Sinon, en ce moment, on parle beaucoup de la mise en examen du premier ministre pour différentes affaires : fraude, abus de confiance et corruption. La situation se complique quand on sait qu’il y a des élections législatives dans un mois et demi… Et que le procureur qui a prononcé la mise en examen est l’ancien “secrétaire du gouvernement” du premier ministre qui l’a ensuite nommé procureur général. Beau pataquès ? ! Le Likoud a saisi la cour suprême pour empêcher le procureur de prononcer l’inculpation avant les élections. Pour les affaires, j’ai trouvé un article du Times of Israel qui décrit le tout.
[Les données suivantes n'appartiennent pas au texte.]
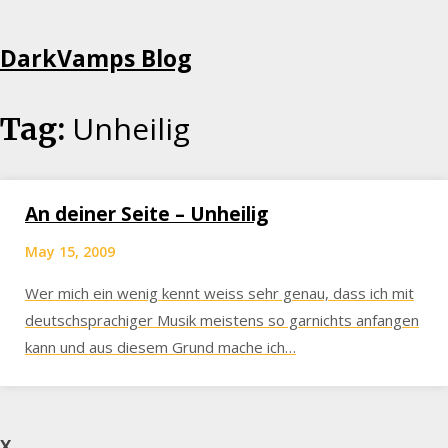
Skip
DarkVamps Blog
to
content
Unheilig
Tag:
An deiner Seite – Unheilig
May 15, 2009
Wer mich ein wenig kennt weiss sehr genau, dass ich mit
deutschsprachiger Musik meistens so garnichts anfangen
kann und aus diesem Grund mache ich…
X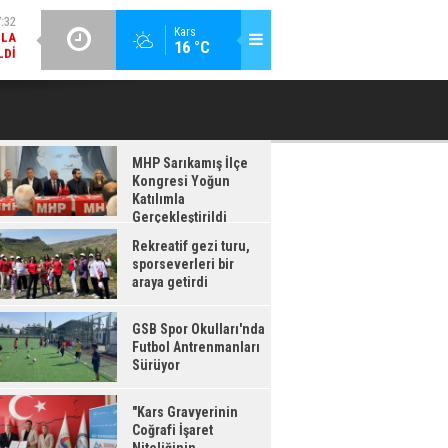
LDI
GÜNCEL / 17:08
:08
Kars
16 °C
GSB SPOR OKULLARI'NDA FUTBOL ANTRENMANLARI SÜRÜYOR
RDI
MHP Sarıkamış İlçe
Kongresi Yoğun
Katılımla
Gerçekleştirildi
Rekreatif gezi turu,
sporseverleri bir
araya getirdi
GSB Spor Okulları'nda
Futbol Antrenmanları
Sürüyor
"Kars Gravyerinin
Coğrafi İşaret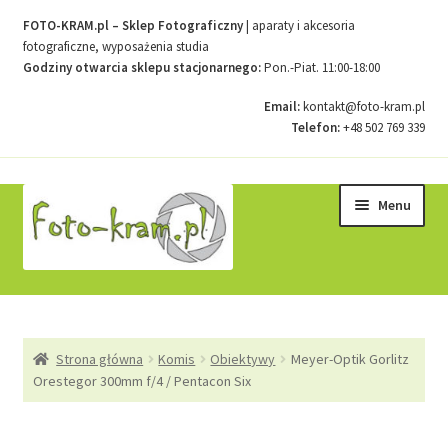
FOTO-KRAM.pl – Sklep Fotograficzny
| aparaty i akcesoria
fotograficzne, wyposażenia studia
Godziny otwarcia sklepu stacjonarnego:
Pon.-Piat. 11:00-18:00
Email:
kontakt@foto-kram.pl
Telefon:
+48 502 769 339
Przejdź
Przejdź
Menu
do
do
nawigacji
treści
Strona główna
Strona główna
Komis
Obiektywy
Meyer-Optik Gorlitz
Kontakt
Orestegor 300mm f/4 / Pentacon Six
Koszyk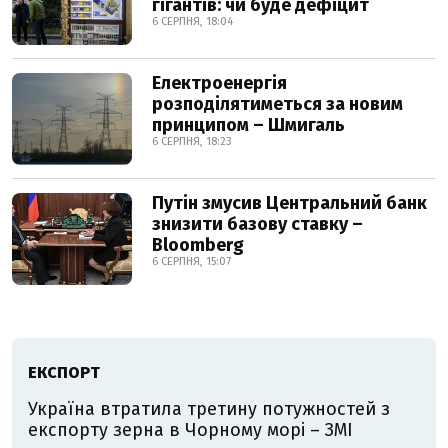
гігантів: чи буде дефіцит
6 СЕРПНЯ, 18:04
Електроенергія
розподілятиметься за новим
принципом – Шмигаль
6 СЕРПНЯ, 18:23
Путін змусив Центральний банк
знизити базову ставку –
Bloomberg
6 СЕРПНЯ, 15:07
ЕКСПОРТ
Україна втратила третину потужностей з
експорту зерна в Чорному морі – ЗМІ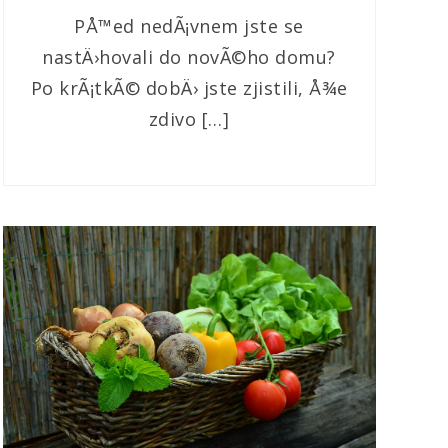
PÅ™ed nedÃ¡vnem jste se
nastÄ›hovali do novÃ©ho domu?
Po krÃ¡tkÃ© dobÄ› jste zjistili, Å¾e
zdivo […]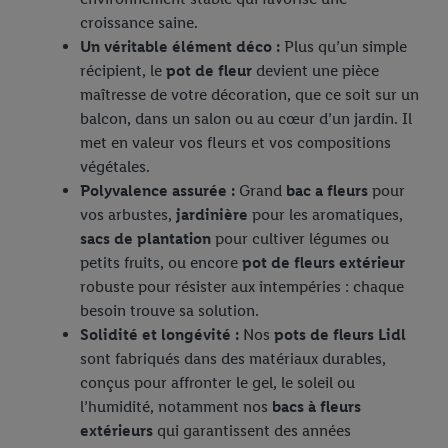
croissance saine.
Un véritable élément déco :
Plus qu’un simple
récipient, le
pot de fleur
devient une pièce
maîtresse de votre décoration, que ce soit sur un
balcon, dans un salon ou au cœur d’un jardin. Il
met en valeur vos fleurs et vos compositions
végétales.
Polyvalence assurée :
Grand
bac a fleurs
pour
vos arbustes,
jardinière
pour les aromatiques,
sacs de plantation
pour cultiver légumes ou
petits fruits, ou encore
pot de fleurs extérieur
robuste pour résister aux intempéries : chaque
besoin trouve sa solution.
Solidité et longévité :
Nos
pots de fleurs Lidl
sont fabriqués dans des matériaux durables,
conçus pour affronter le gel, le soleil ou
l’humidité, notamment nos
bacs à fleurs
extérieurs
qui garantissent des années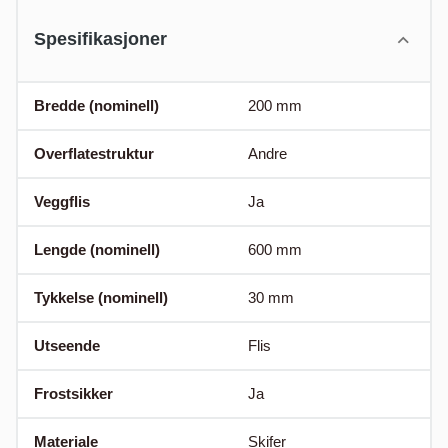
Spesifikasjoner
Bredde (nominell)
200
mm
Overflatestruktur
Andre
Veggflis
Ja
Lengde (nominell)
600
mm
Tykkelse (nominell)
30
mm
Utseende
Flis
Frostsikker
Ja
Materiale
Skifer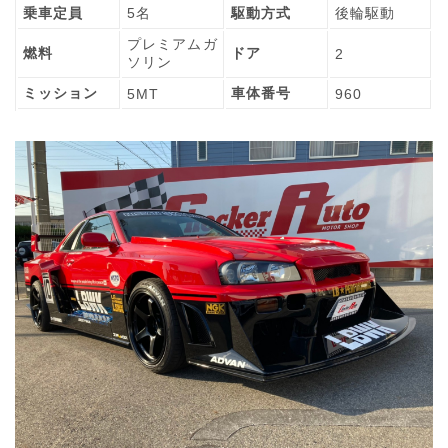
乗車定員
5名
駆動方式
後輪駆動
プレミアムガ
燃料
ドア
2
ソリン
ミッション
車体番号
5MT
960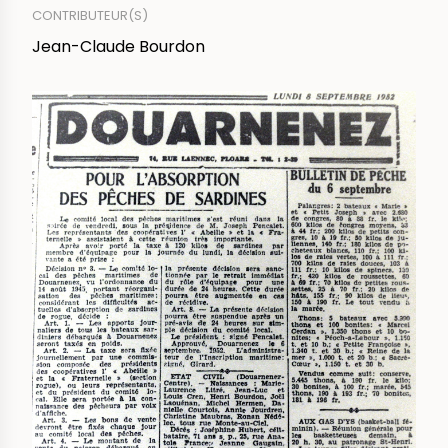
CONTRIBUTEUR(S)
Jean-Claude Bourdon
IMAGE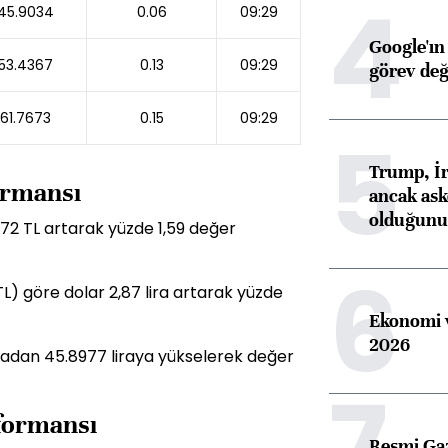
4
45.9034
0.06
09:29
Google'ın
53.4367
0.13
09:29
görev değ
61.7673
0.15
09:29
5
Trump, İr
formansı
ancak aske
olduğunu 
,72 TL artarak yüzde 1,59 değer
6
TL) göre dolar 2,87 lira artarak yüzde
Ekonomi v
2026
liradan 45.8977 liraya yükselerek değer
7
rformansı
Resmi Ga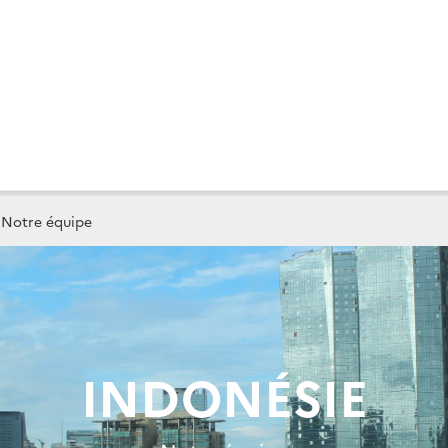
Notre équipe
INDONÉSIE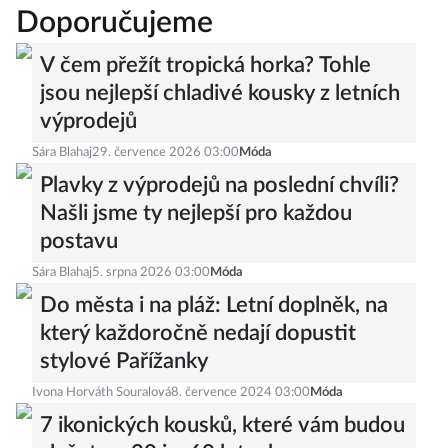
Doporučujeme
V čem přežít tropická horka? Tohle
jsou nejlepší chladivé kousky z letních
výprodejů
Sára Blahaj
29. července 2026 03:00
Móda
Plavky z výprodejů na poslední chvíli?
Našli jsme ty nejlepší pro každou
postavu
Sára Blahaj
5. srpna 2026 03:00
Móda
Do města i na pláž: Letní doplněk, na
který každoročně nedají dopustit
stylové Pařížanky
Ivona Horváth Souralová
8. července 2024 03:00
Móda
7 ikonických kousků, které vám budou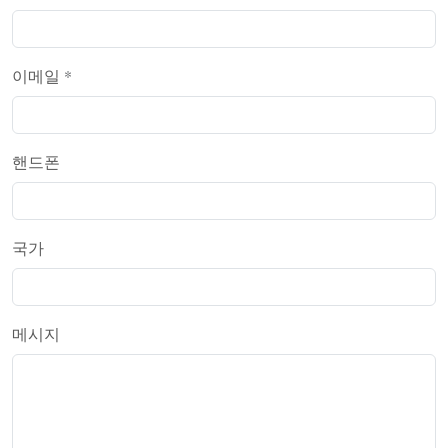
이메일
*
핸드폰
국가
메시지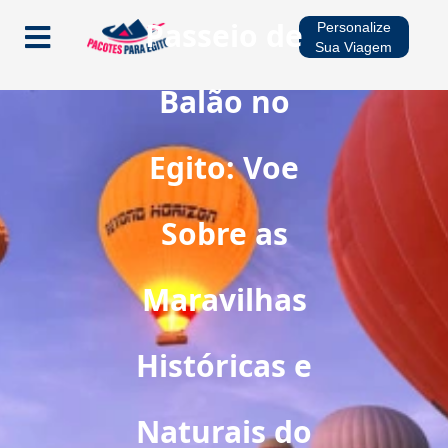
Passeio de
Personalize
Sua Viagem
Balão no
Início
Egito: Voe
Pacotes
Cruzeiros no Rio Nilo
Sobre as
Multidestinos
Maravilhas
Viagens Sazonais
Históricas e
Naturais do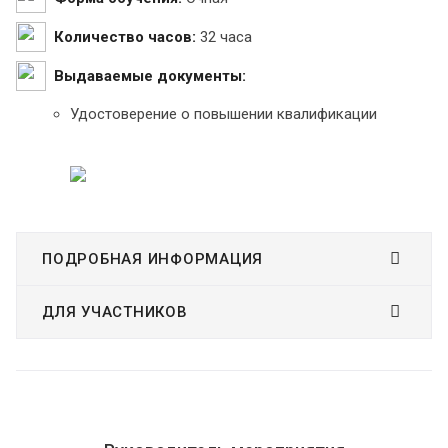
Количество часов:
32 часа
Выдаваемые документы:
Удостоверение о повышении квалификации
ПОДРОБНАЯ ИНФОРМАЦИЯ
ДЛЯ УЧАСТНИКОВ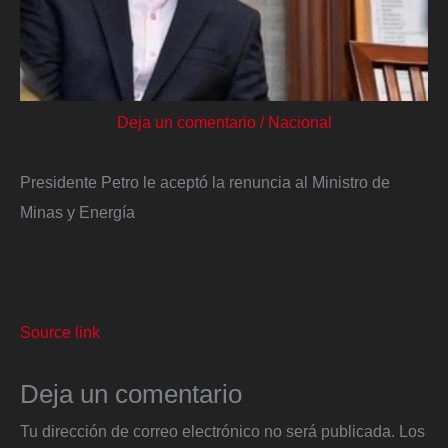
Deja un comentario
/
Nacional
Presidente Petro le aceptó la renuncia al Ministro de
Minas y Energía
Source link
Deja un comentario
Tu dirección de correo electrónico no será publicada.
Los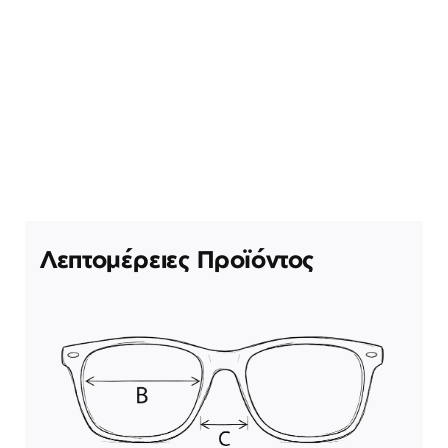
Λεπτομέρειες Προϊόντος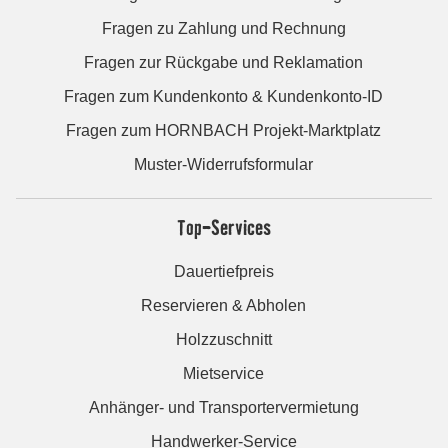
Fragen zu Zahlung und Rechnung
Fragen zur Rückgabe und Reklamation
Fragen zum Kundenkonto & Kundenkonto-ID
Fragen zum HORNBACH Projekt-Marktplatz
Muster-Widerrufsformular
Top-Services
Dauertiefpreis
Reservieren & Abholen
Holzzuschnitt
Mietservice
Anhänger- und Transportervermietung
Handwerker-Service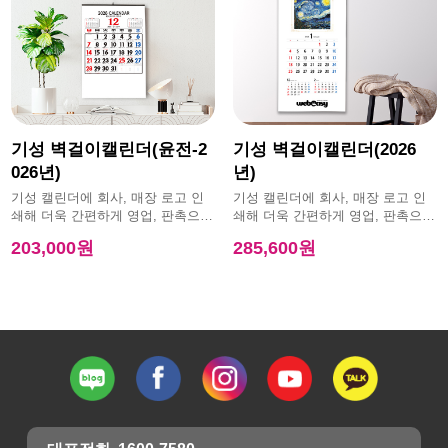
기성 벽걸이캘린더(윤전-2
기성 벽걸이캘린더(2026
026년)
년)
기성 캘린더에 회사, 매장 로고 인
기성 캘린더에 회사, 매장 로고 인
쇄해 더욱 간편하게 영업, 판촉으로
쇄해 더욱 간편하게 영업, 판촉으로
활용 가능한 제품
활용 가능한 제품
203,000원
285,600원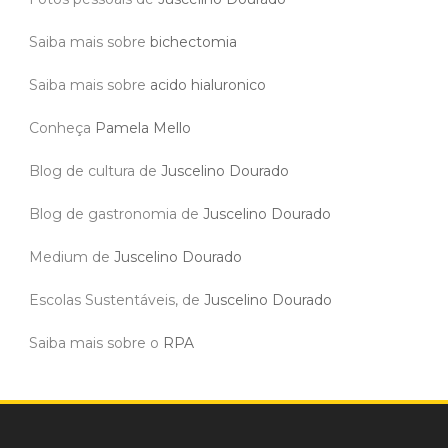
Saiba mais sobre
bichectomia
Saiba mais sobre
acido hialuronico
Conheça
Pamela Mello
Blog de cultura de
Juscelino Dourado
Blog de gastronomia de
Juscelino Dourado
Medium de
Juscelino Dourado
Escolas Sustentáveis, de
Juscelino Dourado
Saiba mais sobre o
RPA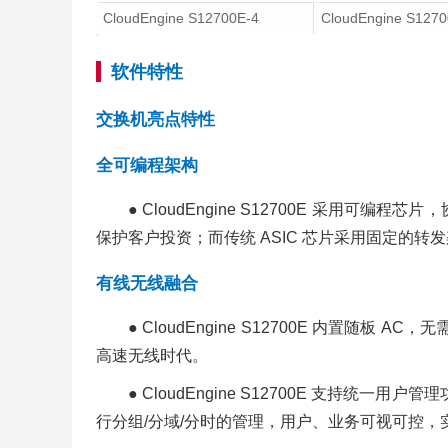
CloudEngine S12700E-4
CloudEngine S1270
软件特性
交换机亮点特性
全可编程架构
● CloudEngine S12700E 
保护客户投资；而传统 ASIC 芯片采用固定的转
有线无线融合
● CloudEngine S12700E 内置随板
高速无线时代。
● CloudEngine S12700E 支持统一
行分组/分域/分时的管理，用户、业务可视可控，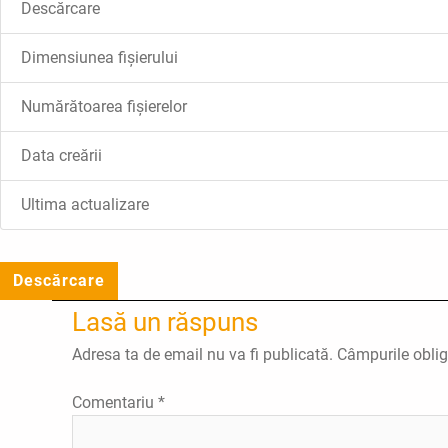
Descărcare
Dimensiunea fișierului
Numărătoarea fișierelor
Data creării
Ultima actualizare
Descărcare
Lasă un răspuns
Adresa ta de email nu va fi publicată.
Câmpurile oblig
Comentariu
*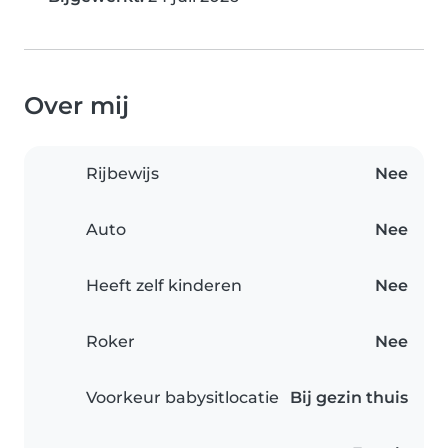
Over mij
Rijbewijs
Nee
Auto
Nee
Heeft zelf kinderen
Nee
Roker
Nee
Voorkeur babysitlocatie
Bij gezin thuis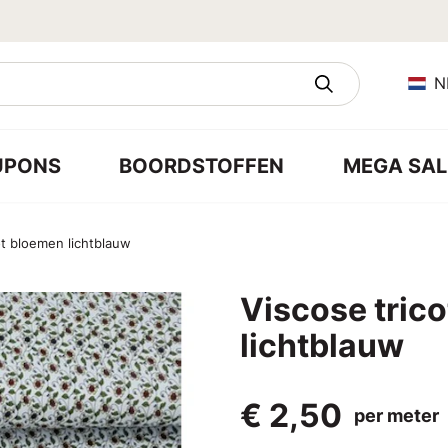
N
UPONS
BOORDSTOFFEN
MEGA SAL
ot bloemen lichtblauw
Viscose tric
lichtblauw
€ 2,50
per meter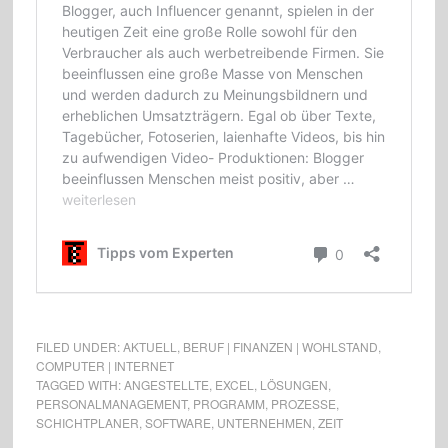
FILED UNDER:
AKTUELL
,
BERUF | FINANZEN | WOHLSTAND
,
COMPUTER | INTERNET
TAGGED WITH:
ANGESTELLTE
,
EXCEL
,
LÖSUNGEN
,
PERSONALMANAGEMENT
,
PROGRAMM
,
PROZESSE
,
SCHICHTPLANER
,
SOFTWARE
,
UNTERNEHMEN
,
ZEIT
En fait, les procédures sont tellement longues que l’effet sur les élections sera vraisemblablement minime.
J’ai aussi eu rétrospectivement peur… L’autre mardi, avec mes pèlerins, nous avons visité l’esplanade des Mosquées, nous sommes allés presque partout sauf près de la Porte Dorée et c’était tant mieux… Car il y a eu quelques heurts ces jours-ci. Le waqf, la pieuse fondation, qui gère l’esplanade a décidé de rouvrir la salle de prière de la Porte Dorée, fermée d’autorité par Israël lors de la deuxième Intifada. En représailles, Israël a donc cadenassé l’accès à cette salle. Les musulmans craignent qu’Israël ne s’en empare pour faire un lieu de prière juif… Alors évidemment, ça chauffe ! Tout cela, dans le contexte des élections israéliennes, vise aussi à faire capoter le trumpesque « deal du siècle » concernant Jérusalem. Et les Palestiniens et Jordaniens espèrent aussi empêcher les Saoudiens de jouer un rôle dans l’administration de ces sanctuaires. Il faut dire qu’il y a 100 ans, les hachémites ont été dépossédé de la Mecque par Ibn Séoud et que la possession des lieux saints musulmans de Jérusalem était un peu le lot de consolation… Mais il semblerait que la diplomatie du pétrole tente d’ébranler cet état de fait…
Comme vous voyez, la pluie est tombée et les torrents sont venus.